The other plus was I was able to watch the audience even more than I watched the movie. Again, we were a rowdy crowd, so my theater's reactions probably weren't typical. There was an entire group behind me, for instance, who cracked up during the entire movie. Even the Cornucopia scene! Then again, most of the theater also cracked up during Peeta's intense "Will you go? Will you do it?!" plea to Katniss, and rightly so as it made me wince like an out-of-tune violin.
But the best part was watching (and listening to) the audience during Rue's final scene.
Picture this. I'm sitting in a dark theater late, late at night. Everyone else is punch-drunk or just literally tipsy. The couple behind me and to my left is making out and has been for most of the movie. Some of my work peeps have made their own group along with other strangers and have made stupid-Peeta jokes for the majority of the film. The people behind me and to my right snickered their way through most of the fighting and have also been on their phones for much of the time. Nobody's quiet, nobody's taking anything seriously; half of the theater is only half-watching the movie.
Then Marvel throws the spear. Katniss ducks. Marvel dies. Katniss turns.
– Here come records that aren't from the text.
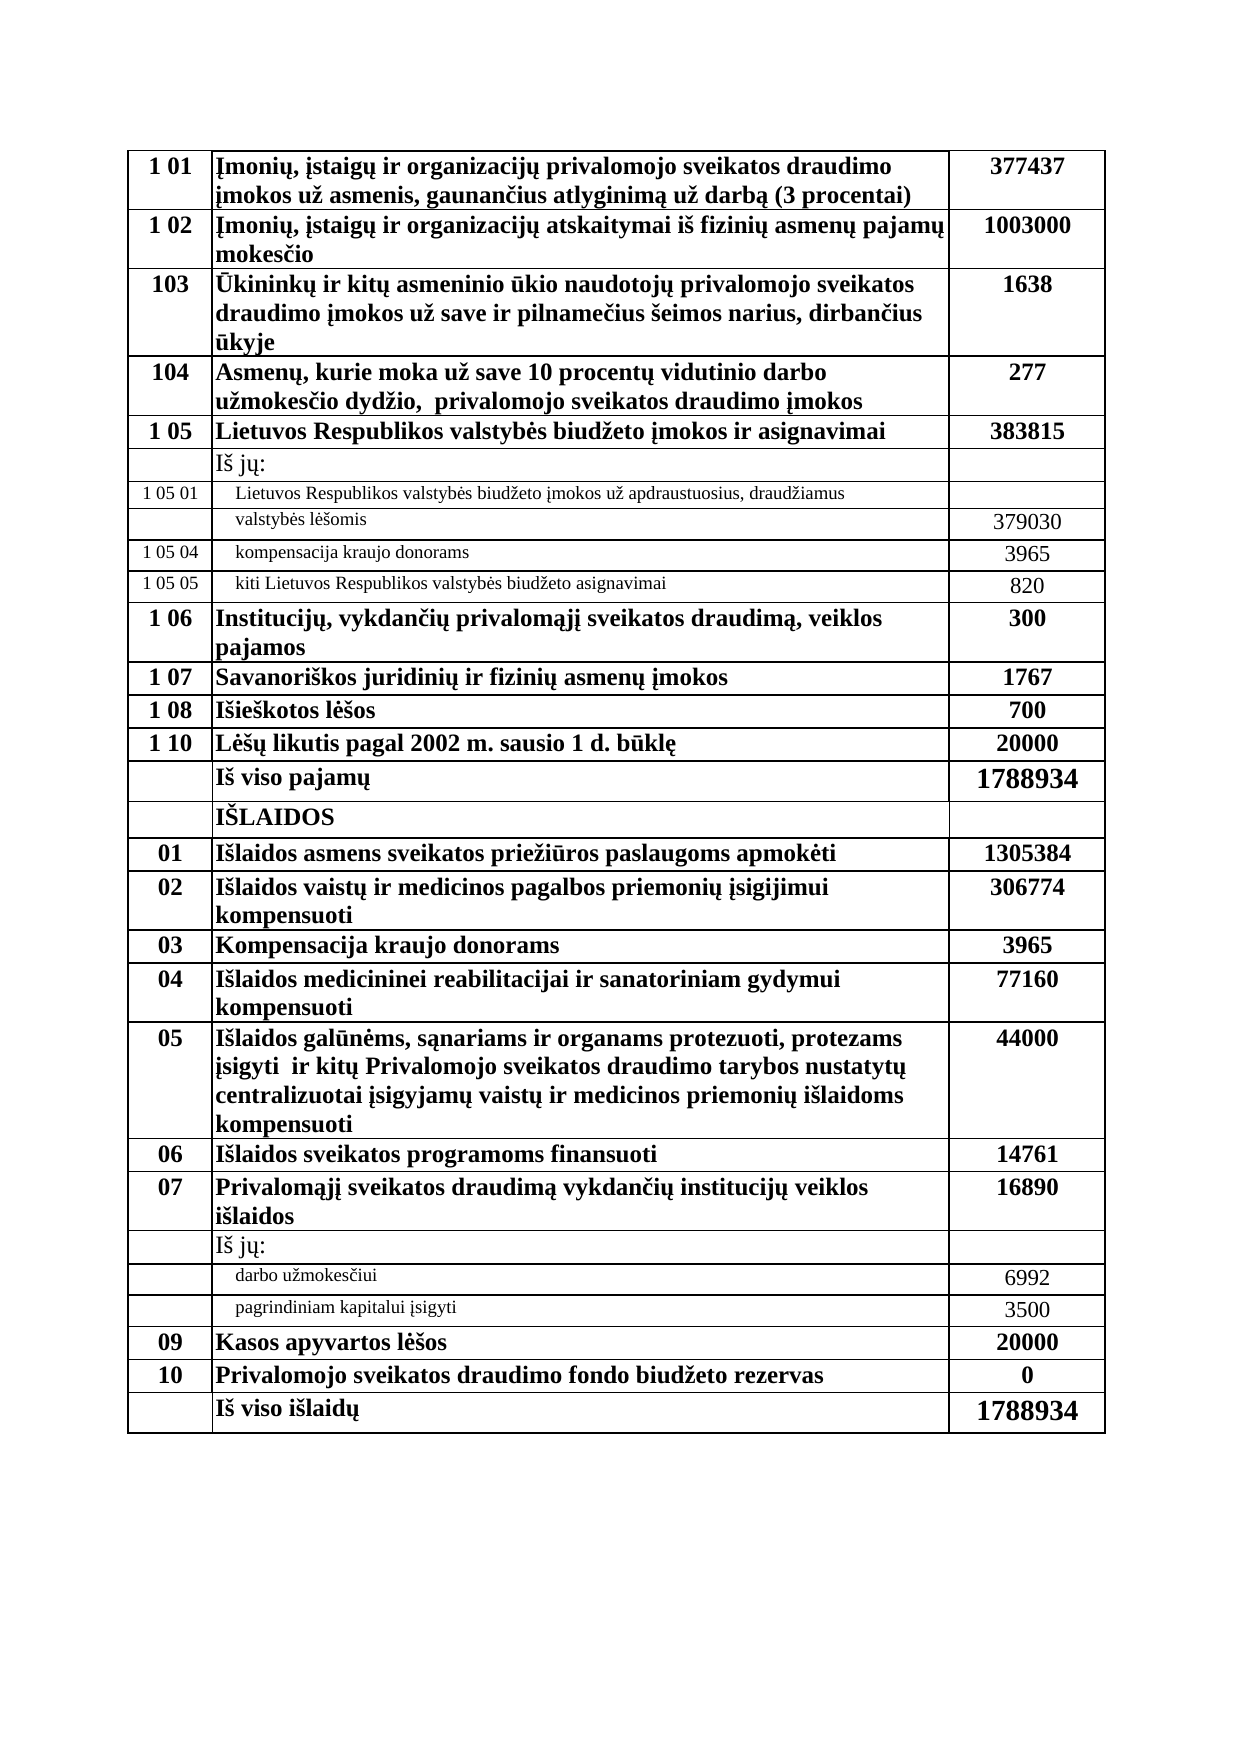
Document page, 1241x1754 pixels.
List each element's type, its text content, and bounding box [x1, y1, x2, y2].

table_cell 77160 [950, 964, 1104, 1021]
table_cell 1 05 01 [129, 482, 211, 507]
table_cell 20000 [950, 729, 1104, 760]
table_cell 1 05 [129, 416, 211, 447]
table_cell Išlaidos vaistų ir medicinos pagalbos priemonių įsigijimui kompensuoti [213, 872, 948, 929]
table_cell Įmonių, įstaigų ir organizacijų privalomojo sveikatos draudimo įmokos už asmenis, gaunančius atlyginimą už darbą (3 procentai) [213, 152, 948, 208]
table_cell [950, 449, 1104, 481]
table_cell 277 [950, 357, 1104, 414]
table_cell Privalomąjį sveikatos draudimą vykdančių institucijų veiklos išlaidos [213, 1172, 948, 1230]
table_cell Asmenų, kurie moka už save 10 procentų vidutinio darbo užmokesčio dydžio, privalomojo sveikatos draudimo įmokos [213, 357, 948, 414]
table_cell [950, 802, 1104, 837]
table_cell 300 [950, 603, 1104, 661]
table_cell 1 08 [129, 696, 211, 727]
table_cell Lietuvos Respublikos valstybės biudžeto įmokos už apdraustuosius, draudžiamus [213, 482, 948, 507]
table_cell Ūkininkų ir kitų asmeninio ūkio naudotojų privalomojo sveikatos draudimo įmokos už save ir pilnamečius šeimos narius, dirbančius ūkyje [213, 269, 948, 355]
table_cell 3965 [950, 541, 1104, 570]
table_cell 16890 [950, 1172, 1104, 1230]
table_cell 820 [950, 572, 1104, 602]
table_cell [129, 1231, 211, 1263]
table_cell 383815 [950, 416, 1104, 447]
table_cell IŠLAIDOS [213, 802, 949, 837]
table_cell 1 10 [129, 729, 211, 760]
table_cell 14761 [950, 1139, 1104, 1171]
table_cell 1 02 [129, 210, 211, 268]
table_cell Lėšų likutis pagal 2002 m. sausio 1 d. būklę [213, 729, 948, 760]
table_cell Lietuvos Respublikos valstybės biudžeto įmokos ir asignavimai [213, 416, 948, 447]
table_cell Privalomojo sveikatos draudimo fondo biudžeto rezervas [213, 1360, 948, 1392]
table_cell Iš viso pajamų [213, 762, 948, 801]
table_cell Iš viso išlaidų [213, 1393, 948, 1432]
table_cell 05 [129, 1023, 211, 1138]
table_cell 103 [129, 269, 211, 355]
table_cell [129, 802, 212, 837]
table_cell kiti Lietuvos Respublikos valstybės biudžeto asignavimai [213, 572, 948, 602]
table_cell pagrindiniam kapitalui įsigyti [213, 1296, 948, 1326]
table_cell Institucijų, vykdančių privalomąjį sveikatos draudimą, veiklos pajamos [213, 603, 948, 661]
table_cell [129, 1265, 211, 1294]
table_cell 10 [129, 1360, 211, 1392]
table_cell 1 05 05 [129, 572, 211, 602]
table_cell 02 [129, 872, 211, 929]
table_cell [129, 1296, 211, 1326]
table_cell 3965 [950, 931, 1104, 962]
table_cell 0 [950, 1360, 1104, 1392]
table_cell Įmonių, įstaigų ir organizacijų atskaitymai iš fizinių asmenų pajamų mokesčio [213, 210, 948, 268]
table_cell [129, 509, 211, 539]
table_cell valstybės lėšomis [213, 509, 948, 539]
table_cell 1 01 [129, 151, 211, 208]
table_cell 377437 [950, 151, 1104, 208]
table_cell 03 [129, 931, 211, 962]
table_cell Iš jų: [213, 449, 948, 481]
table_cell 04 [129, 964, 211, 1021]
table_cell 44000 [950, 1023, 1104, 1138]
table_cell 09 [129, 1327, 211, 1359]
table_cell [950, 482, 1104, 507]
table_cell 6992 [950, 1265, 1104, 1294]
table_cell [129, 1393, 212, 1432]
table_cell [950, 1231, 1104, 1263]
table_cell 06 [129, 1139, 211, 1171]
table_cell 306774 [950, 872, 1104, 929]
table_cell 1788934 [950, 762, 1104, 801]
table_cell 1003000 [950, 210, 1104, 268]
table_cell 1305384 [950, 839, 1104, 870]
table_cell 1767 [950, 663, 1104, 694]
table_cell Išlaidos asmens sveikatos priežiūros paslaugoms apmokėti [213, 839, 948, 870]
table_cell Savanoriškos juridinių ir fizinių asmenų įmokos [213, 663, 948, 694]
table_cell Iš jų: [213, 1231, 948, 1263]
table_cell 1 06 [129, 603, 211, 661]
table_cell 3500 [950, 1296, 1104, 1326]
table_cell Išlaidos sveikatos programoms finansuoti [213, 1139, 948, 1171]
table_cell 07 [129, 1172, 211, 1230]
table_cell Kompensacija kraujo donorams [213, 931, 948, 962]
table_cell 01 [129, 839, 211, 870]
table_cell 1788934 [950, 1393, 1104, 1432]
table_cell Išlaidos medicininei reabilitacijai ir sanatoriniam gydymui kompensuoti [213, 964, 948, 1021]
table_cell Kasos apyvartos lėšos [213, 1327, 948, 1359]
table_cell 1 07 [129, 663, 211, 694]
table_cell 700 [950, 696, 1104, 727]
table_cell 1638 [950, 269, 1104, 355]
table_cell Išieškotos lėšos [213, 696, 948, 727]
table_cell Išlaidos galūnėms, sąnariams ir organams protezuoti, protezams įsigyti ir kitų Privalomojo sveikatos draudimo tarybos nustatytų centralizuotai įsigyjamų vaistų ir medicinos priemonių išlaidoms kompensuoti [213, 1023, 948, 1138]
table_cell [129, 762, 212, 801]
table_cell 379030 [950, 509, 1104, 539]
table_cell [129, 449, 211, 481]
table_cell 1 05 04 [129, 541, 211, 570]
table_cell 20000 [950, 1327, 1104, 1359]
table_cell darbo užmokesčiui [213, 1265, 948, 1294]
table_cell kompensacija kraujo donorams [213, 541, 948, 570]
table_cell 104 [129, 357, 211, 414]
And there's Rue with a spear in her chest.
The theater went quiet. I mean, completely quiet. No one moved. No one giggled. One of my coworkers next to me who had thought Glimmer's death was the funniest thing since vintage SNL skits was leaning forward in her chair, her hands covering her mouth. The girl behind us whispered, "Oh no."
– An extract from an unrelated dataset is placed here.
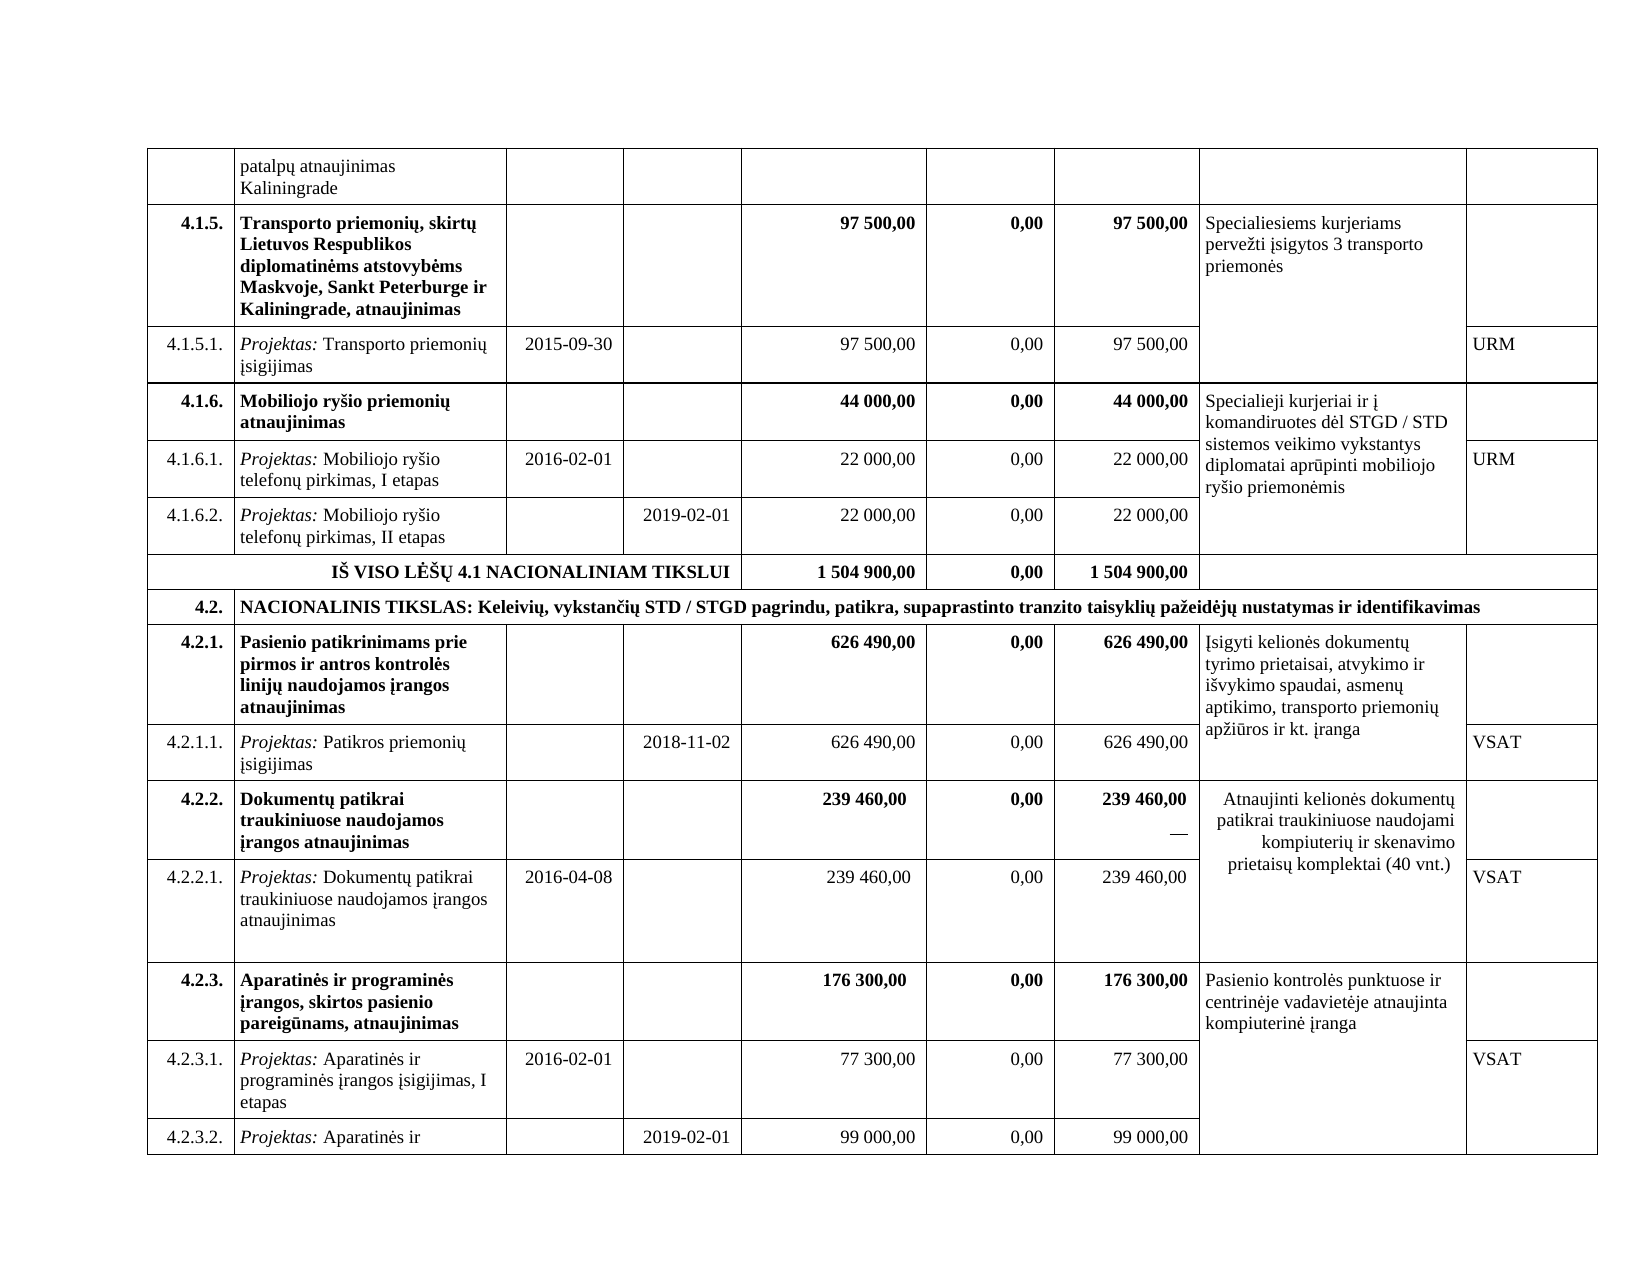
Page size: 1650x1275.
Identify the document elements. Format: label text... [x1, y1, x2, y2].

The scene played out. Katniss and Rue talked quietly. Katniss sang. Rue died. Katniss lost it.
And behind me, the obnoxious group of coed college kids sniffled. The girl next to me was trying to wipe her eyes subtly.
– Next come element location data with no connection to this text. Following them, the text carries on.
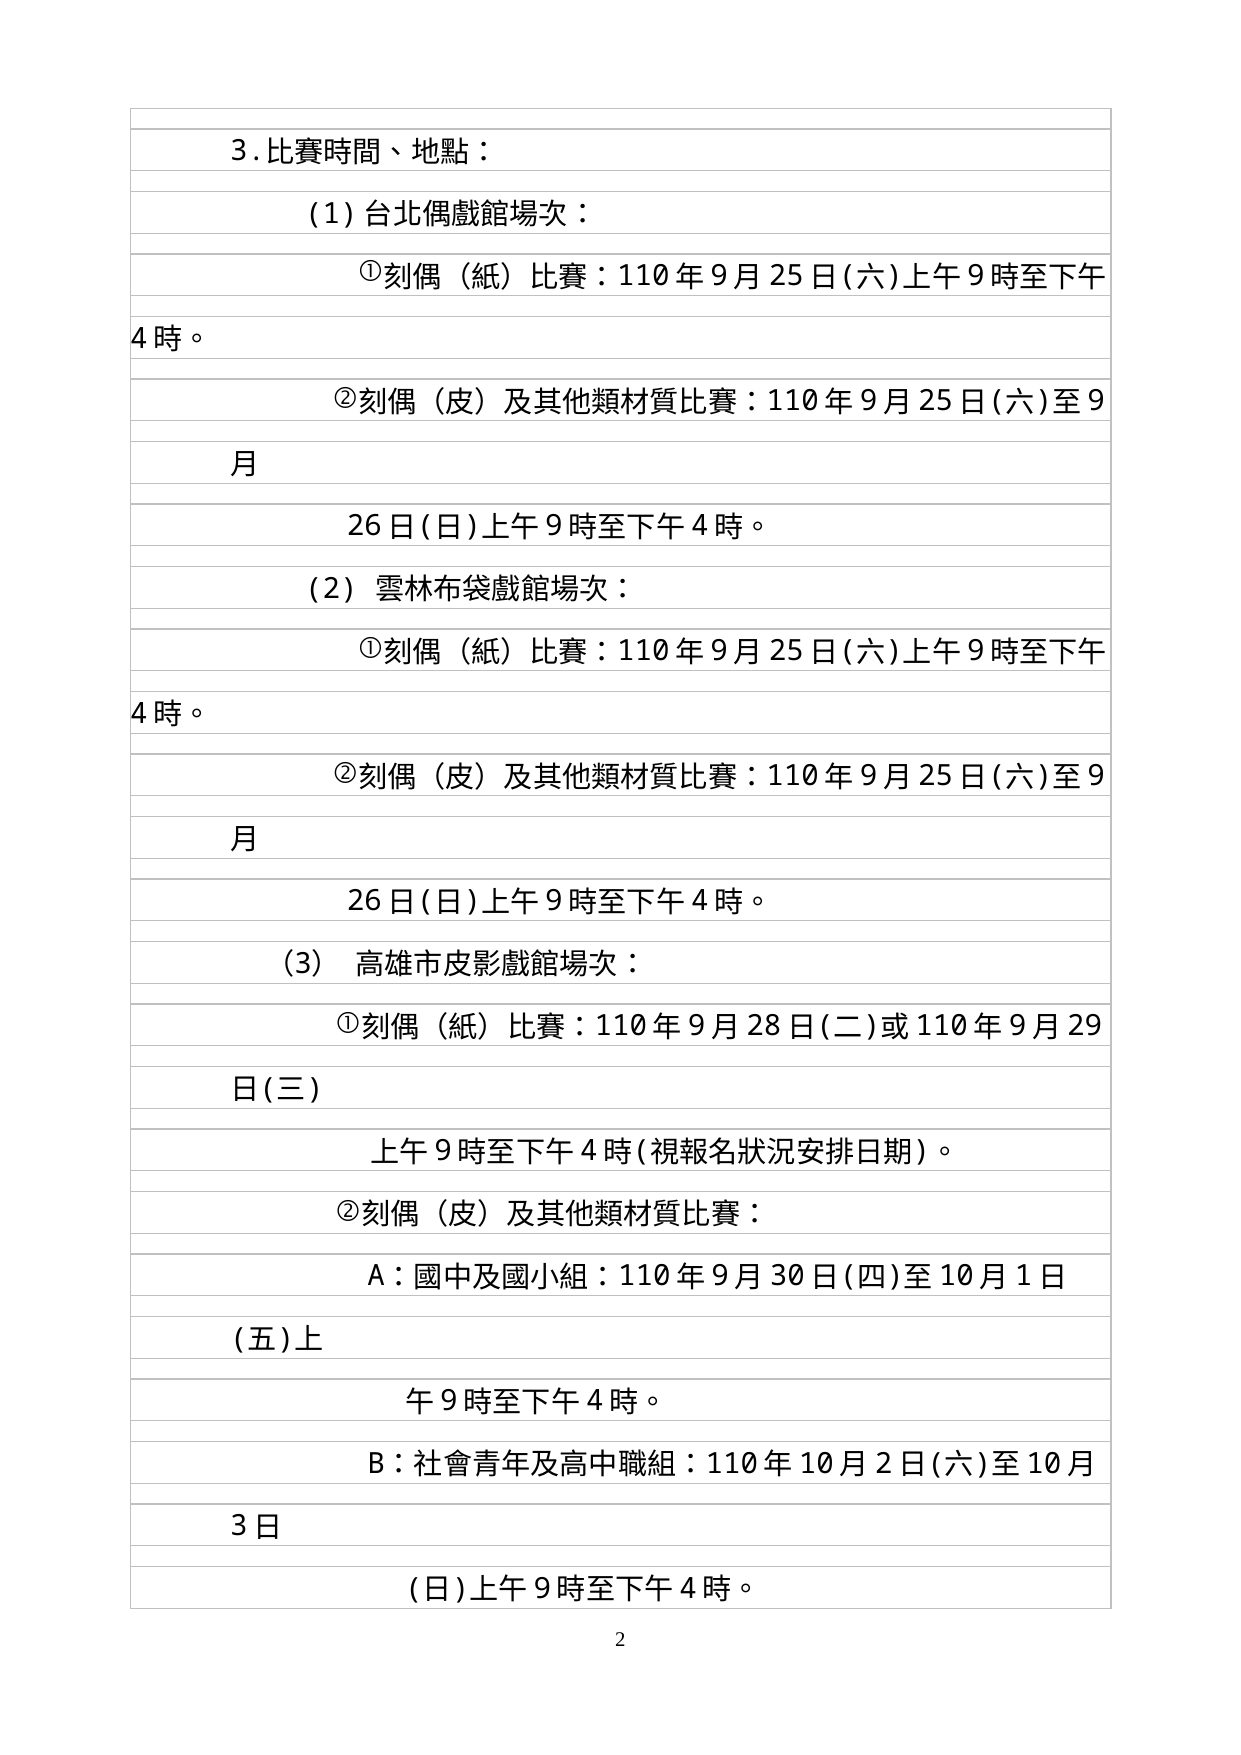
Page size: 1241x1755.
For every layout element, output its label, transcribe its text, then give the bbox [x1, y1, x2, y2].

text [230, 1359, 1110, 1378]
text [230, 984, 1110, 1003]
text (日)上午9時至下午4時。 [230, 1567, 1110, 1608]
text 刻偶（紙）比賽：110年9月25日(六)上午9時至下午 [131, 255, 1110, 295]
text (2) 雲林布袋戲館場次： [131, 567, 1110, 608]
text 刻偶（皮）及其他類材質比賽：110年9月25日(六)至9 [230, 380, 1110, 420]
text 刻偶（紙）比賽：110年9月25日(六)上午9時至下午 [131, 630, 1110, 670]
text [230, 1421, 1110, 1441]
text 4時。 [131, 317, 1110, 358]
text [131, 546, 1110, 566]
text B：社會青年及高中職組：110年10月2日(六)至10月 [230, 1442, 1110, 1483]
text 刻偶（皮）及其他類材質比賽：110年9月25日(六)至9 [230, 755, 1110, 795]
text 上午9時至下午4時(視報名狀況安排日期)。 [230, 1130, 1110, 1170]
text [230, 1109, 1110, 1128]
text [131, 671, 1110, 691]
text [230, 1171, 1110, 1191]
text 月 [230, 817, 1110, 858]
text 月 [230, 442, 1110, 483]
text 3.比賽時間、地點： [230, 130, 1110, 170]
text [230, 921, 1110, 941]
text A：國中及國小組：110年9月30日(四)至10月1日 [230, 1255, 1110, 1295]
text 26日(日)上午9時至下午4時。 [230, 880, 1110, 920]
text 4時。 [131, 692, 1110, 733]
text [230, 1046, 1110, 1066]
text [131, 171, 1110, 191]
text 刻偶（皮）及其他類材質比賽： [230, 1192, 1110, 1233]
text (1) 台北偶戲館場次： [131, 192, 1110, 233]
text [230, 796, 1110, 816]
text [131, 234, 1110, 253]
text (五)上 [230, 1317, 1110, 1358]
text 3日 [230, 1505, 1110, 1545]
text 刻偶（紙）比賽：110年9月28日(二)或110年9月29 [230, 1005, 1110, 1045]
text [230, 1484, 1110, 1503]
text 日(三) [230, 1067, 1110, 1108]
text [230, 859, 1110, 878]
text [230, 1234, 1110, 1253]
text [230, 1296, 1110, 1316]
text [131, 296, 1110, 316]
text [230, 1546, 1110, 1566]
text （3） 高雄市皮影戲館場次： [230, 942, 1110, 983]
text [230, 109, 1110, 128]
text 26日(日)上午9時至下午4時。 [230, 505, 1110, 545]
text [230, 484, 1110, 503]
text [230, 359, 1110, 378]
text [230, 421, 1110, 441]
text [230, 734, 1110, 753]
text 午9時至下午4時。 [230, 1380, 1110, 1420]
text [131, 609, 1110, 628]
Watching Hunger Games with my coworkers was great, and not just because they're fun to be with or because we got to see it for free (though both were good reasons as well). I loved watching the movie with them because I got to watch Suzanne Collins stop a bunch of rowdy, fun-loving goofballs in their tracks. We were a mixed group. Some (like myself) had read the books, and some hadn't.
It's easy enough to kill off a puppy or a toddler or something like that in a story. Such a death hammers home the point that Villain X is EVIL and the current reality is GROSSLY FLAWED. So we cry and nod, but deep down we kind of know we're being emotionally manipulated. I mean, puppies? C'mon.
But, somehow, it seems we all have a Prim. It seems we all have a Rue. And when they die, we don't just cry and nod and move on. We sit back and think, "Holy crap. This is messed up beyond belief."
We were all happy by the time we left the theater. It was a great movie, and a lot of people wanted to go out partying. Yet somehow we couldn't completely steer away from Rue and Prim. "Rue just reminded me so much of my niece," the girl next to me said. "I couldn't stop crying." For me, Prim reminded me of my baby sister. Another guy thought of his daughter.
When it comes to toddlers and puppies, it's just socially accepted that their safety comes first. They're tiny and defenseless and whatever. The idea that we'd lay down our lives as adults for them is taken for granted. But Rue and Prim? It's different, because somehow we all have a Rue or a Prim. Someone who isn't completely helpless but whom we'd gladly volunteer for anyways.
I don't know what it is about them. Is it their age? Their big, doe eyes? Or just the fact that most of Collins' audience hits that sweet spot in age where most are too young to have toddlers, but most everyone is old enough to have a little sister, a niece, a student they tutor, something. Whatever their appeal, Collins figured it out. She made the horror of Panem stick.
And it took a late night movie trip with my peeps for me to fully appreciate it.